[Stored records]
#####

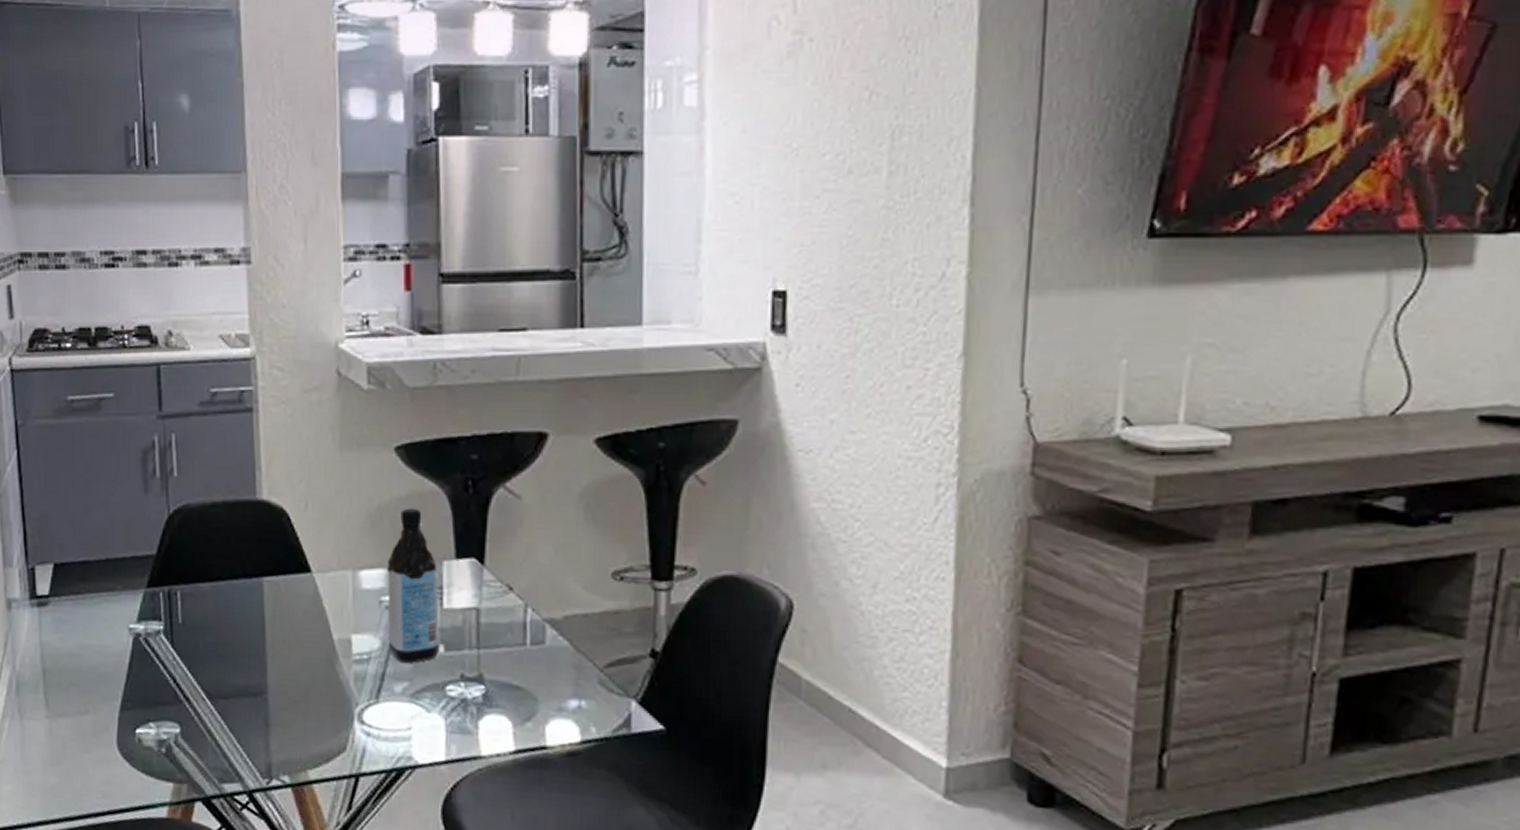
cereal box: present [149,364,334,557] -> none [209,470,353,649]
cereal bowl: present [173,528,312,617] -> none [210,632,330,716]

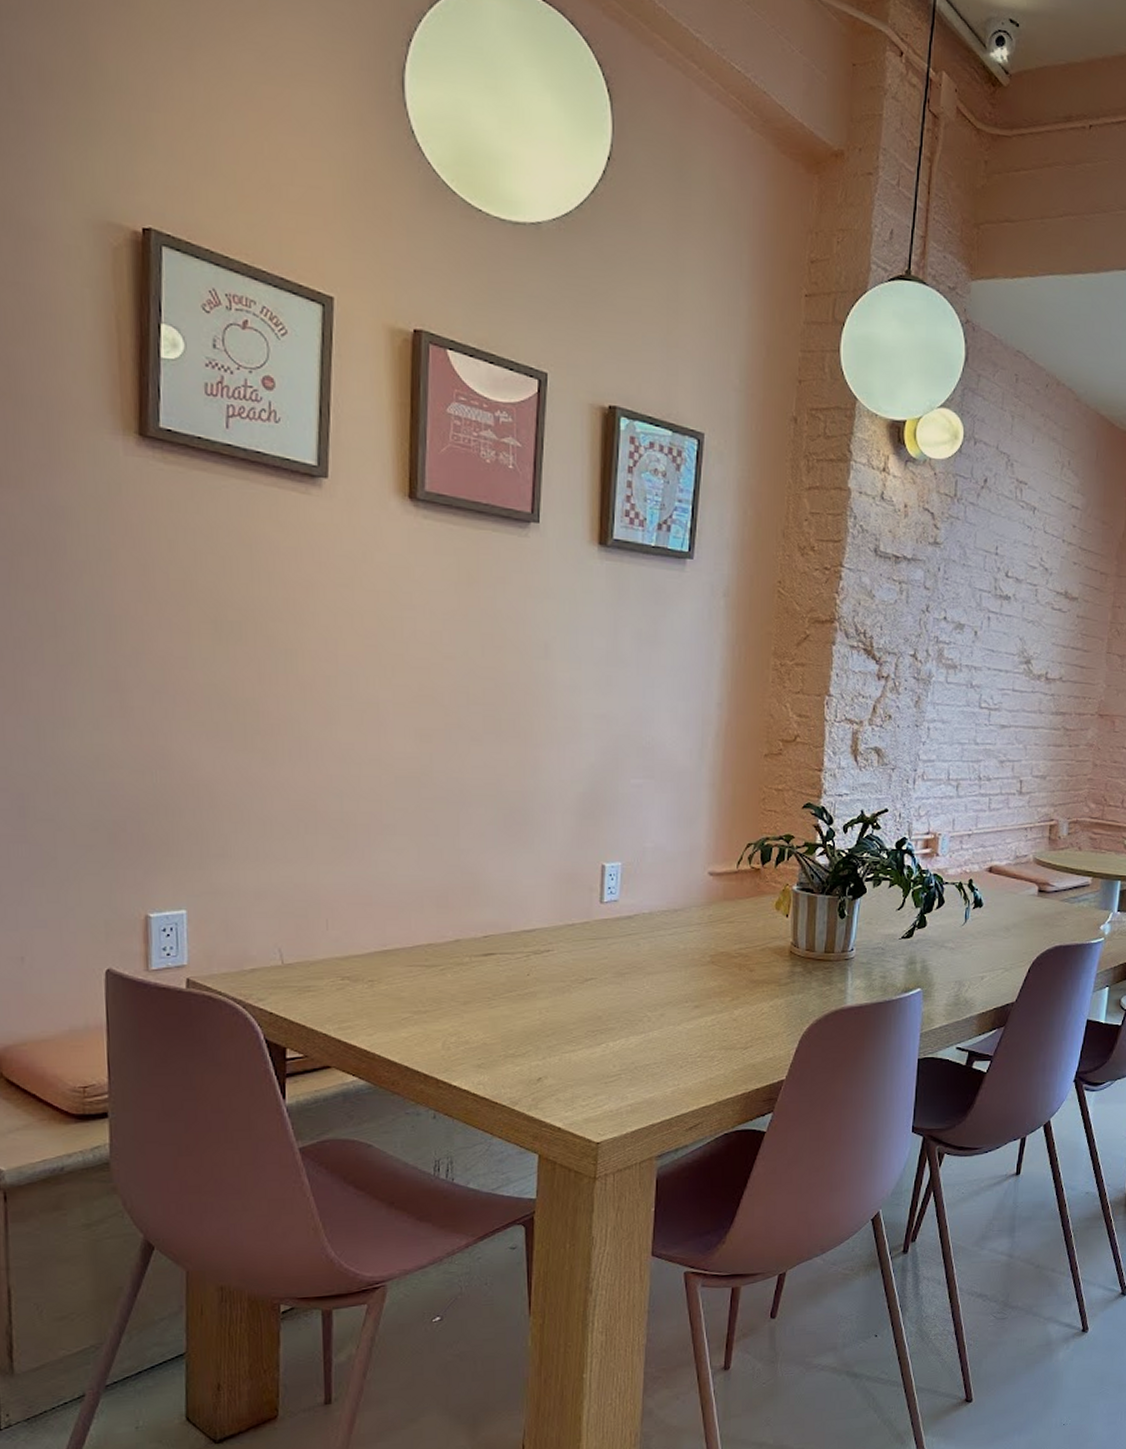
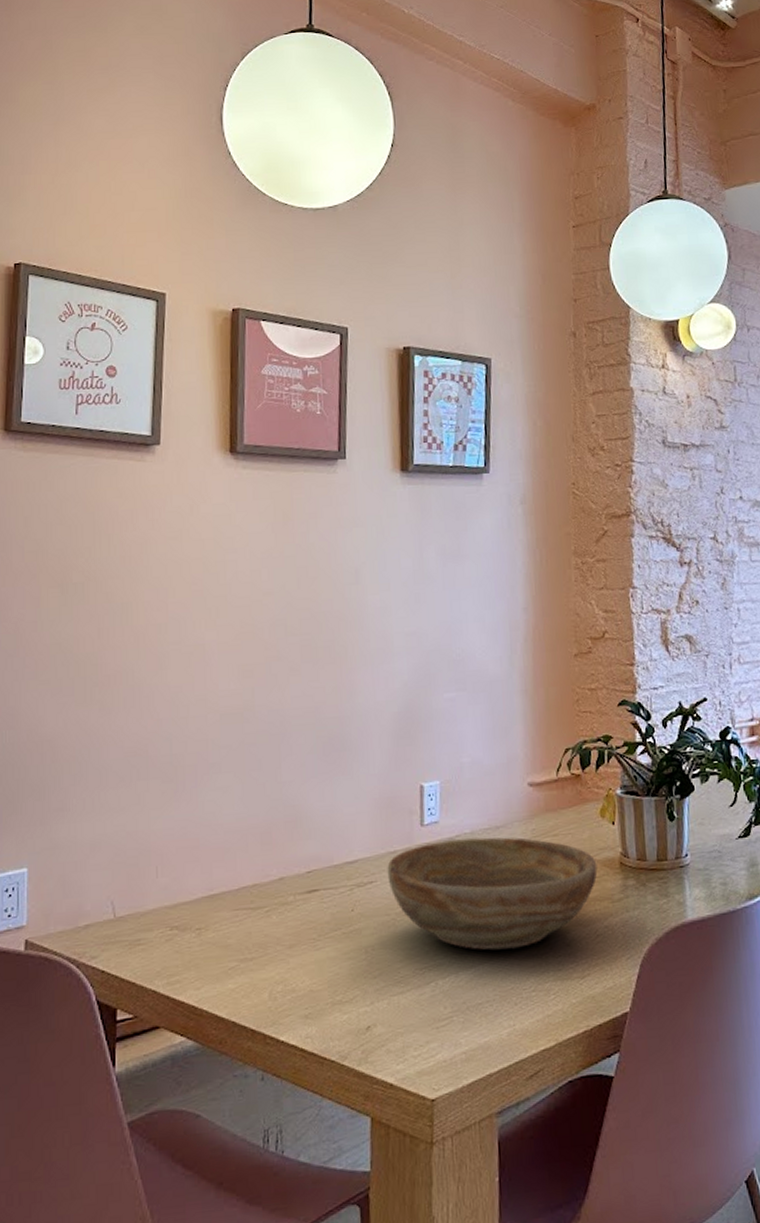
bowl: none [564,918,768,1020] -> present [387,837,598,951]

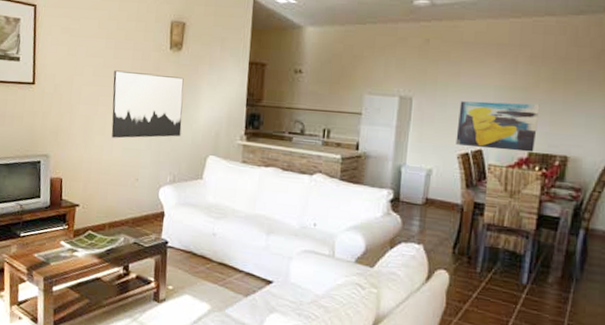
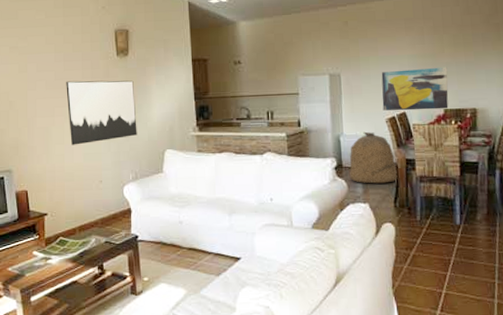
bag: none [405,165,462,226] -> present [349,131,398,184]

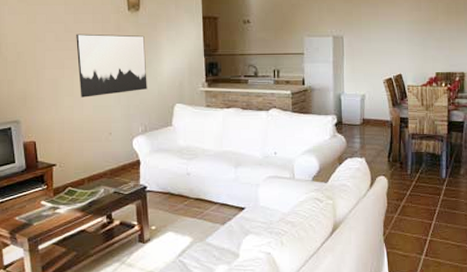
bag: present [349,131,398,184] -> none [348,91,392,140]
wall art: present [381,67,449,111] -> none [380,33,441,73]

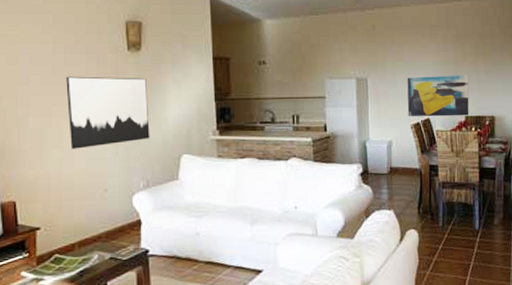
wall art: none [380,33,441,73] -> present [407,75,469,117]

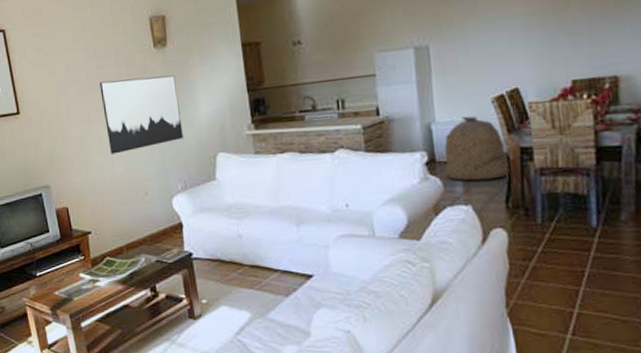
bag: none [374,137,421,190] -> present [444,116,510,181]
wall art: present [407,75,469,117] -> none [483,24,578,88]

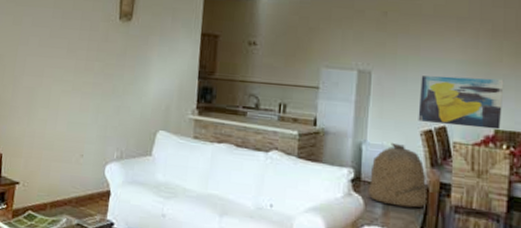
wall art: present [99,75,184,154] -> none [56,40,133,112]
wall art: none [483,24,578,88] -> present [418,75,504,130]

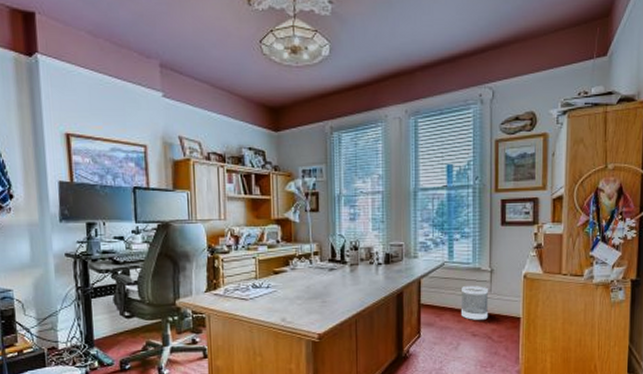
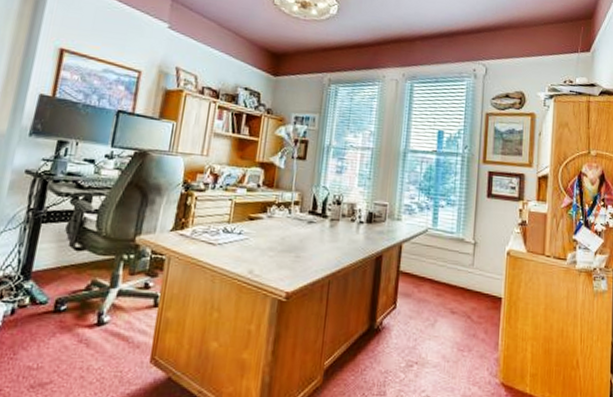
wastebasket: present [462,286,489,320] -> none [441,257,472,296]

#####

## Action item
The lines from the one containing "cereal bowl: present" to the last line of the records, both included: print exactly those and nothing else, leaving out any pictures.

## The completed task
cereal bowl: present [173,528,312,617] -> none [210,632,330,716]

bowl: none [564,918,768,1020] -> present [387,837,598,951]

bag: none [405,165,462,226] -> present [349,131,398,184]

bag: present [349,131,398,184] -> none [348,91,392,140]
wall art: present [381,67,449,111] -> none [380,33,441,73]

wall art: none [380,33,441,73] -> present [407,75,469,117]

bag: none [374,137,421,190] -> present [444,116,510,181]
wall art: present [407,75,469,117] -> none [483,24,578,88]

wall art: present [99,75,184,154] -> none [56,40,133,112]
wall art: none [483,24,578,88] -> present [418,75,504,130]

wastebasket: present [462,286,489,320] -> none [441,257,472,296]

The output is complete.